* _Assignment_:
Omit any picture, and return the remaining data exactly as written.

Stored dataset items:

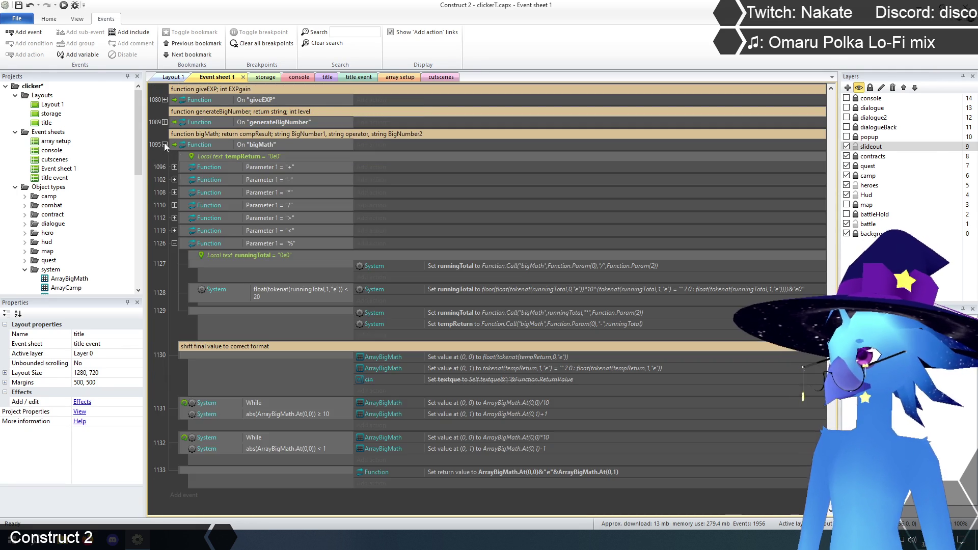
click(174, 242)
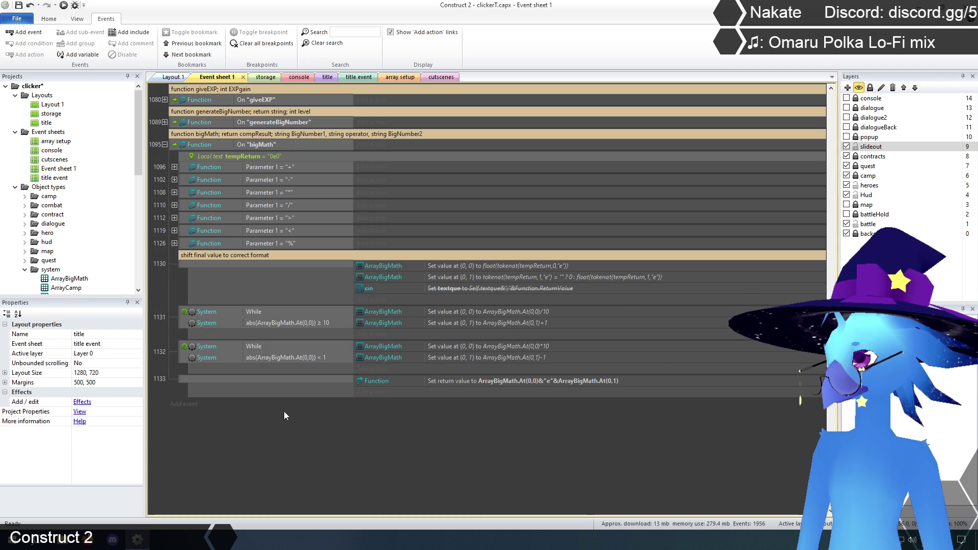
scroll(316, 395, up, 1)
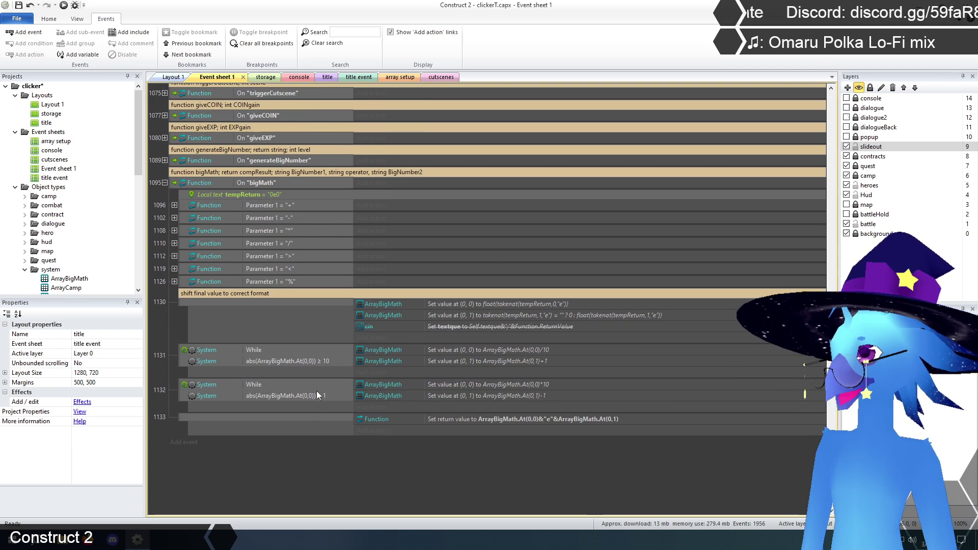
click(326, 78)
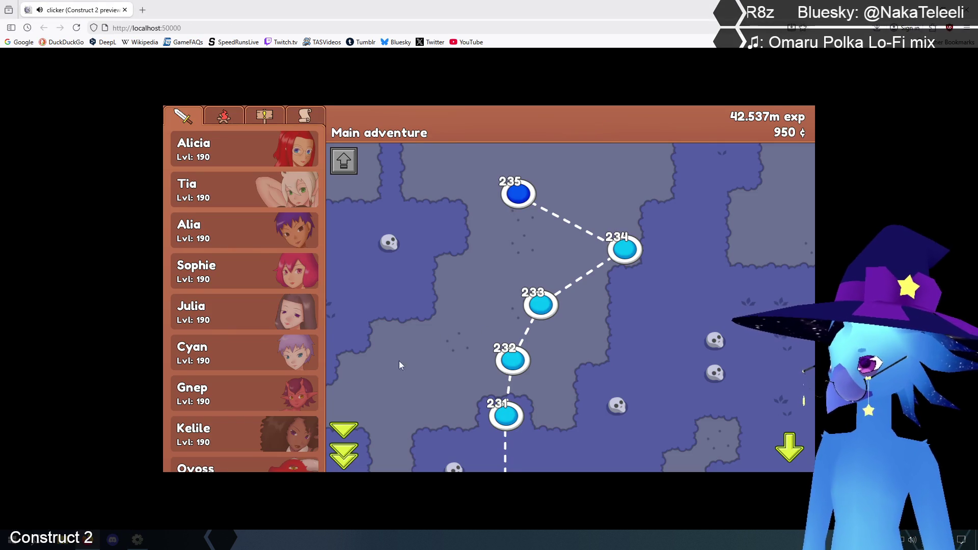
Step: In the in-game console, run 'math 54 + 26' and 'math 54 + 37' to test addition
key(Return)
text(m)
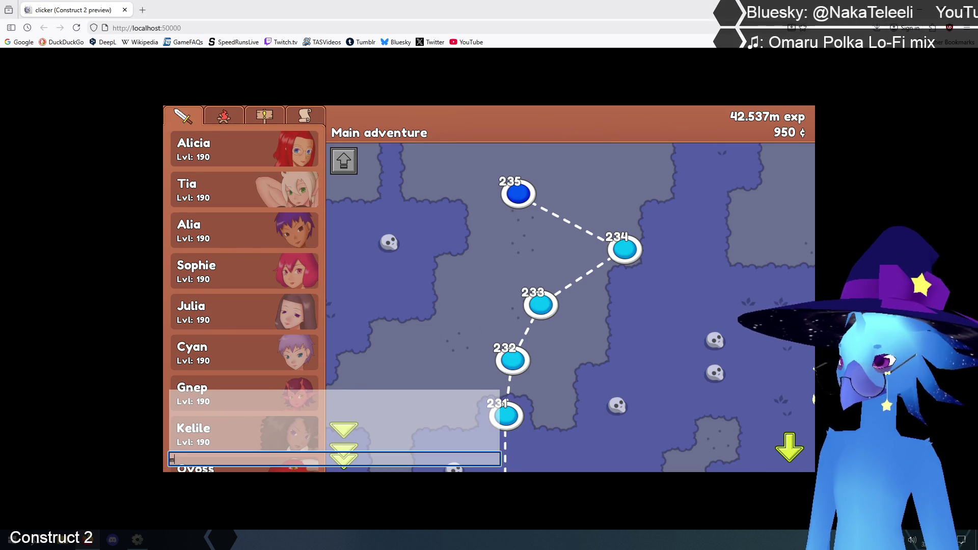
text(ath)
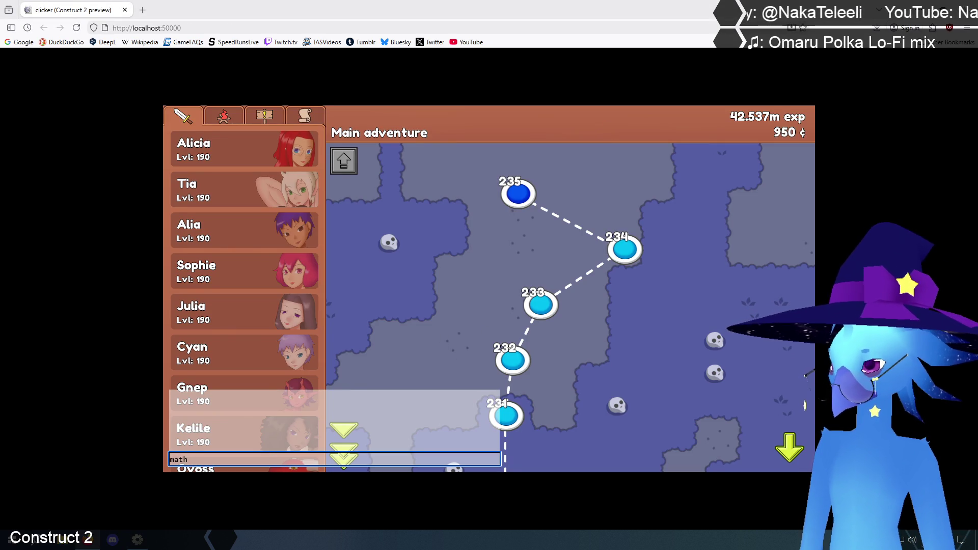
text( 54 +)
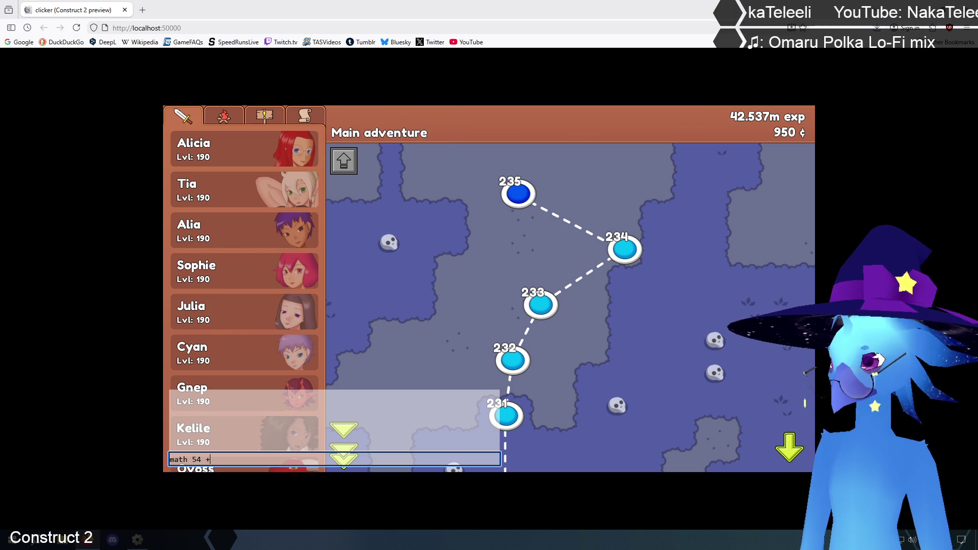
text( 26)
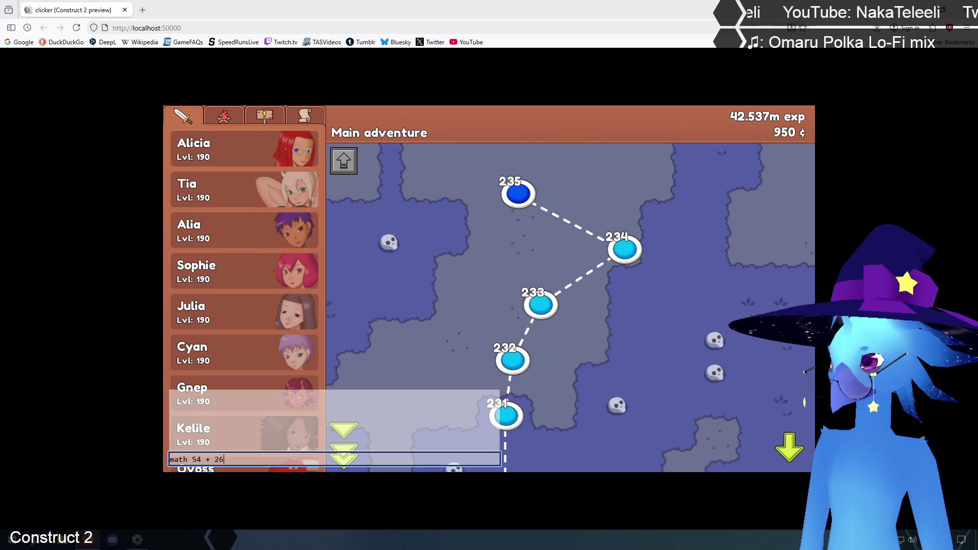
key(Return)
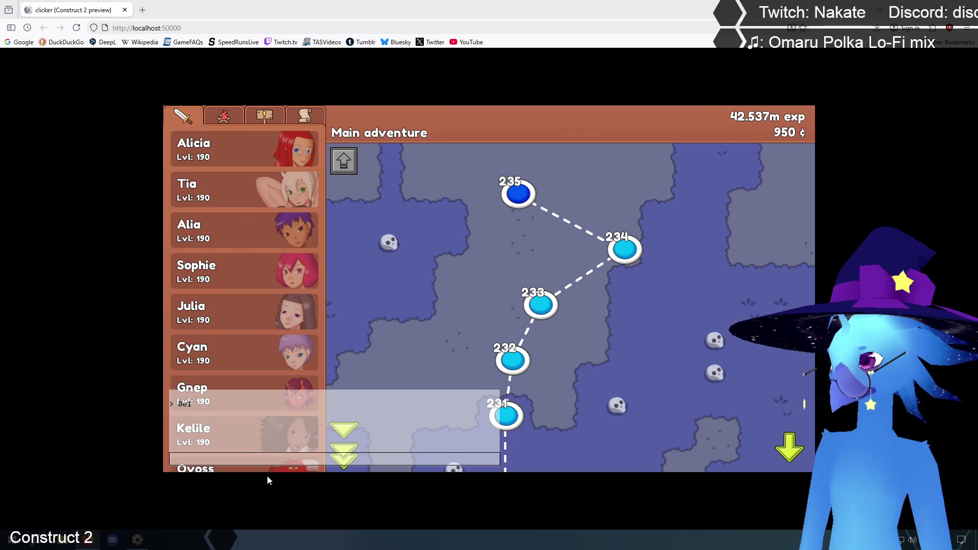
click(268, 458)
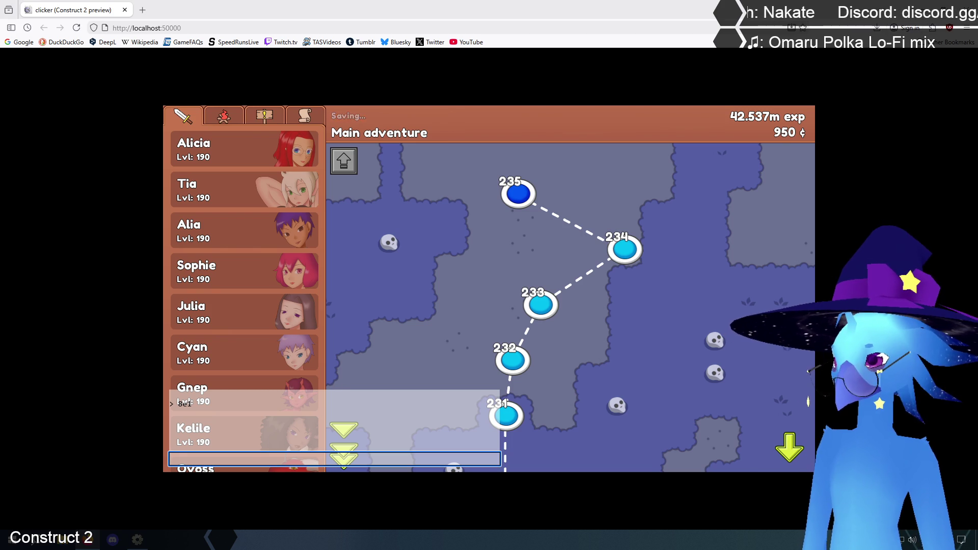
text(math 54)
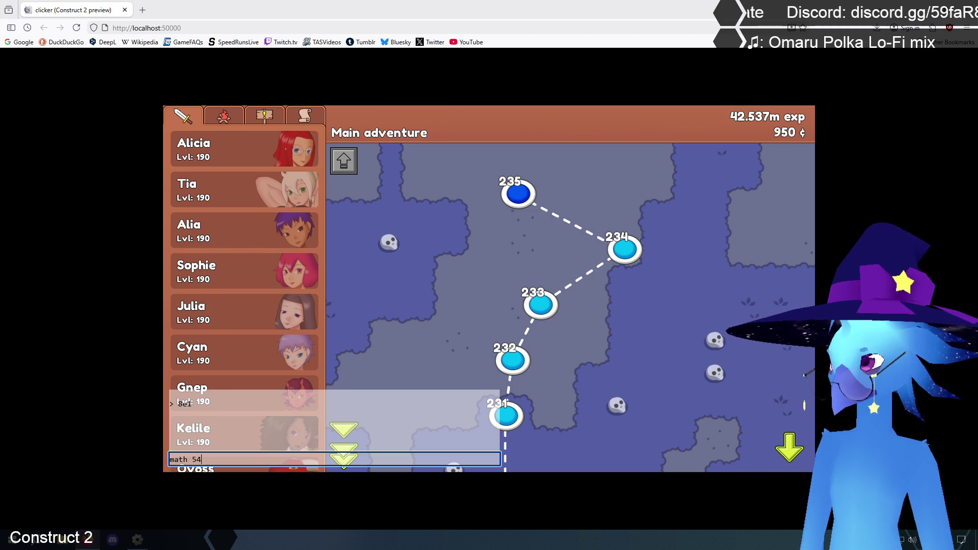
text( +)
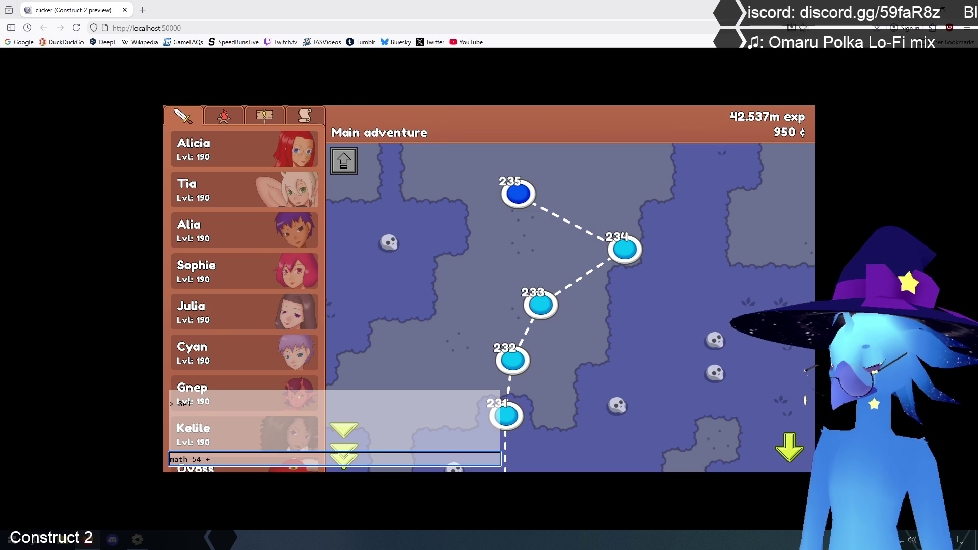
text( 37)
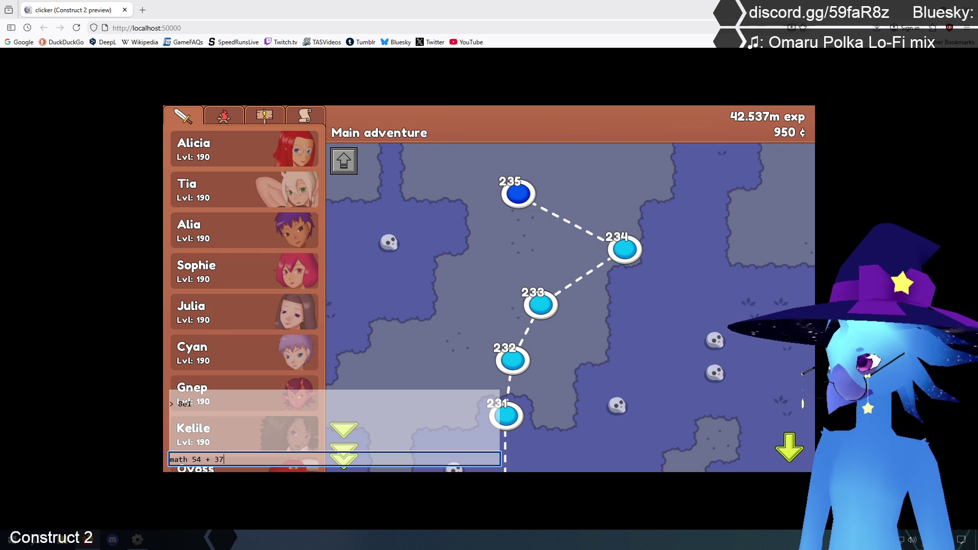
key(Return)
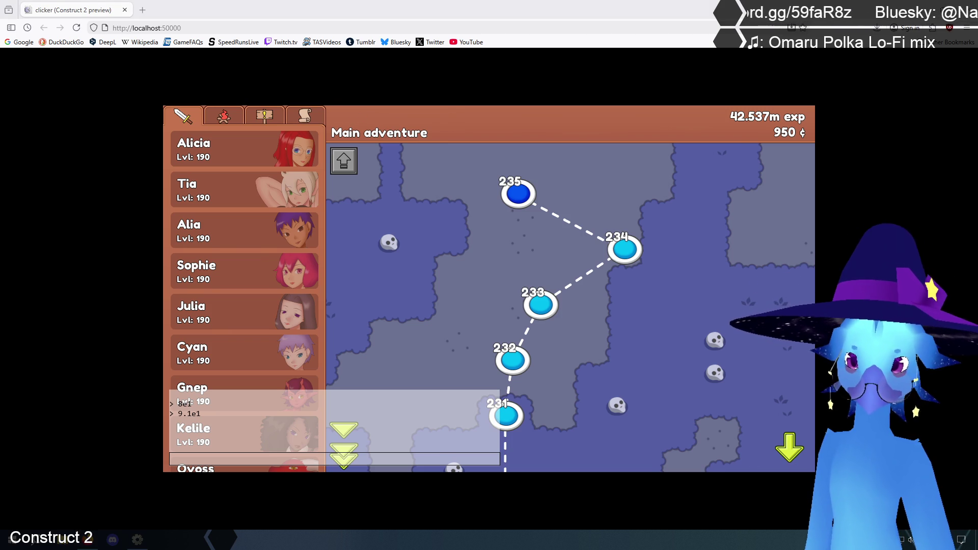
Step: Run math 4 * 6, math 7 / 6 and math 123 - 22 in the preview console, getting 2.4e1, 1.1666666666666667e0 and 1.01e2
click(568, 448)
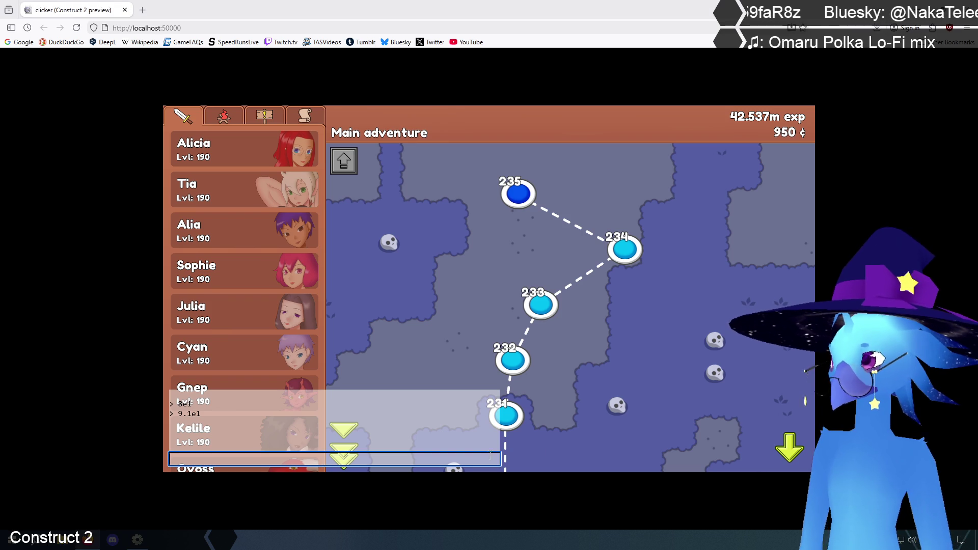
text(math 4 *)
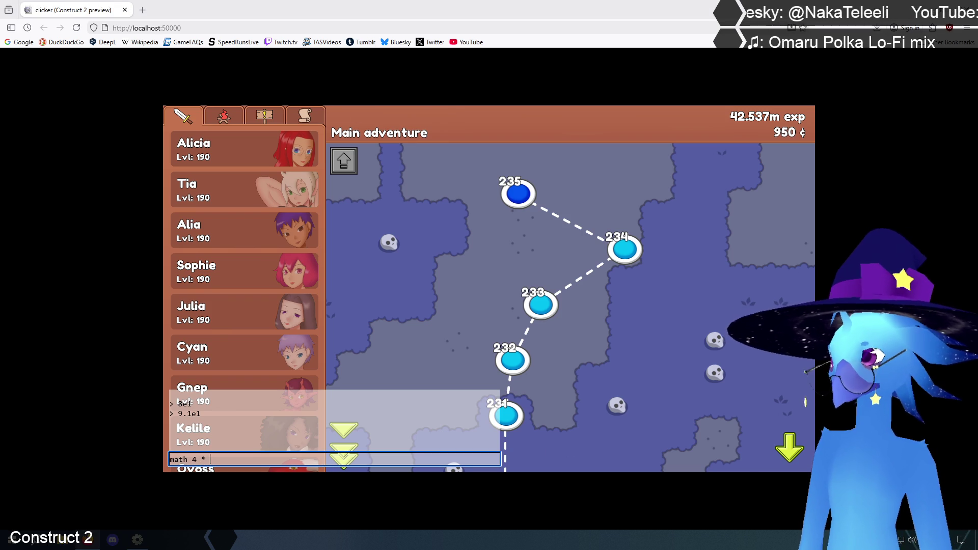
text(6)
key(Return)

* _Problem solution_:
click(174, 242)
scroll(316, 395, up, 1)
click(326, 78)
Step: In the in-game console, run 'math 54 + 26' and 'math 54 + 37' to test addition
key(Return)
text(m)
text(ath)
text( 54 +)
text( 26)
key(Return)
click(268, 458)
text(math 54)
text( +)
text( 37)
key(Return)
Step: Run math 4 * 6, math 7 / 6 and math 123 - 22 in the preview console, getting 2.4e1, 1.1666666666666667e0 and 1.01e2
click(568, 448)
text(math 4 *)
text(6)
key(Return)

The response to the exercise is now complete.